“My Dear Wormwood,
A few weeks ago you had to tempt your patient to unreality and inattention in his prayers: but now you will find him opening his arms to you and almost begging you to distract his purpose and benumb his heart.
He will want his prayers to be unreal, for he will dread nothing so much as effective contact with the Enemy. His aim will be to let sleeping worms lie.
As this condition becomes more fully established, you will be gradually freed from the tiresome business of providing Pleasures as temptations.
As the uneasiness and his reluctance to face it cut him off more and more from all real happiness, and as habit renders the pleasures of vanity and excitement and flippancy at once less pleasant and harder to forgo (for that is what habit fortunately does to a pleasure) you will find that anything or nothing is sufficient to attract his wandering attention.
You no longer need a good book, which he really likes, to keep him from his prayers or his work or his sleep; a column of advertisements in yesterday’s paper will do.
You can make him waste his time not only in conversation he enjoys with people whom he likes, but in conversations with those he cares nothing about on subjects that bore him.
You can make him do nothing at all for long periods.
You can keep him up late at night, not roistering, but staring at a dead fire in a cold room.
All the healthy and out-going activities which we want him to avoid can be inhibited and nothing given in return, so that at least he may say, as one of my own patients said on his arrival down here, ‘I now see that I spent most of my life in doing neither what I ought nor what I liked.’

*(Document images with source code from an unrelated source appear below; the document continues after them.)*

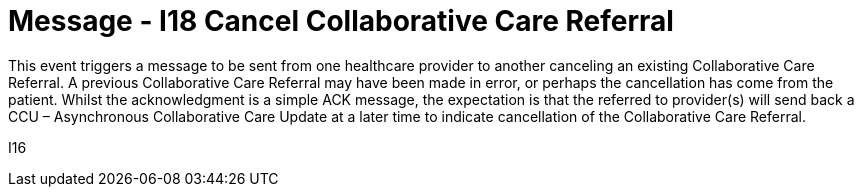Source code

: = Message - I18 Cancel Collaborative Care Referral
:v291_section: "11.6.5"
:v2_section_name: "CCR/ACK – Cancel Collaborative Care Referral (Event I18)"
:generated: "Thu, 01 Aug 2024 15:25:17 -0600"

This event triggers a message to be sent from one healthcare provider to another canceling an existing Collaborative Care Referral. A previous Collaborative Care Referral may have been made in error, or perhaps the cancellation has come from the patient. Whilst the acknowledgment is a simple ACK message, the expectation is that the referred to provider(s) will send back a CCU – Asynchronous Collaborative Care Update at a later time to indicate cancellation of the Collaborative Care Referral.

[tabset]
I16
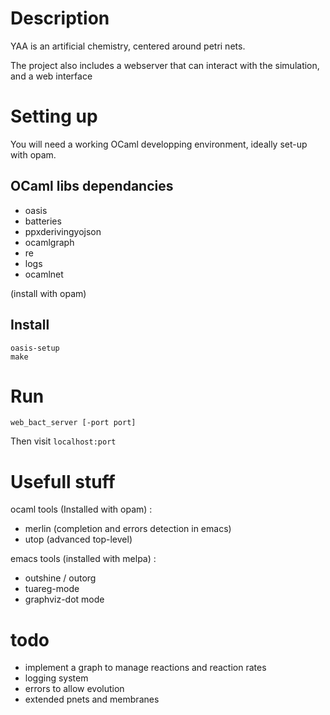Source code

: * Description

  YAA is an artificial chemistry, centered around petri nets.
  
  The project also includes a webserver that can interact 
  with the simulation, and a web interface


* Setting up

  You will need a working OCaml developping environment, 
  ideally set-up with opam.

** OCaml libs dependancies
    + oasis
    + batteries
    + ppx\under{}deriving\under{}yojson
    + ocamlgraph
    + re
    + logs
    + ocamlnet

    (install with opam)

** Install
   
#+BEGIN_SRC
   oasis-setup
   make
#+END_SRC

* Run


=web_bact_server [-port port]=


Then visit =localhost:port=

* Usefull stuff
   ocaml tools (Installed with opam) :
    + merlin (completion and errors detection in emacs)
    + utop (advanced top-level)

   emacs tools (installed with melpa) : 
    + outshine / outorg
    + tuareg-mode
    + graphviz-dot mode

      
* todo

- implement a graph to manage reactions and reaction rates
- logging system
- errors to allow evolution
- extended pnets and membranes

The Christians describe the Enemy as one ‘without whom Nothing is strong’.
And Nothing is very strong: strong enough to steal away a man’s best years not in sweet sins but in a dreary flickering of the mind over it knows not what and knows not why, in the gratification of curiosities so feeble that the man is only half aware of them, in drumming of fingers and kicking of heels, in whistling tunes that he does not like, or in the long, dim labyrinth of reveries that have not even lust or ambition to give them a relish, but which, once chance association has started them, the creature is too weak and fuddled to shake off.
You will say that these are very small sins; and doubtless, like all young tempters, you are anxious to be able to report spectacular wickedness.
But do remember, the only thing that matters is the extent to which you separate the man from the Enemy.
It does not matter how small the sins are provided that their cumulative effect is to edge the man away from the Light and out into the Nothing. Murder is no better than cards if cards can do the trick.
Indeed the safest road to Hell is the gradual one— the gentle slope, soft underfoot, without sudden turnings, without milestones, without signposts,
Your affectionate uncle,
–C.S. Lewis, “Letter XII,” The Screwtape Letters (New York: Macmillian, 1950), 63-65.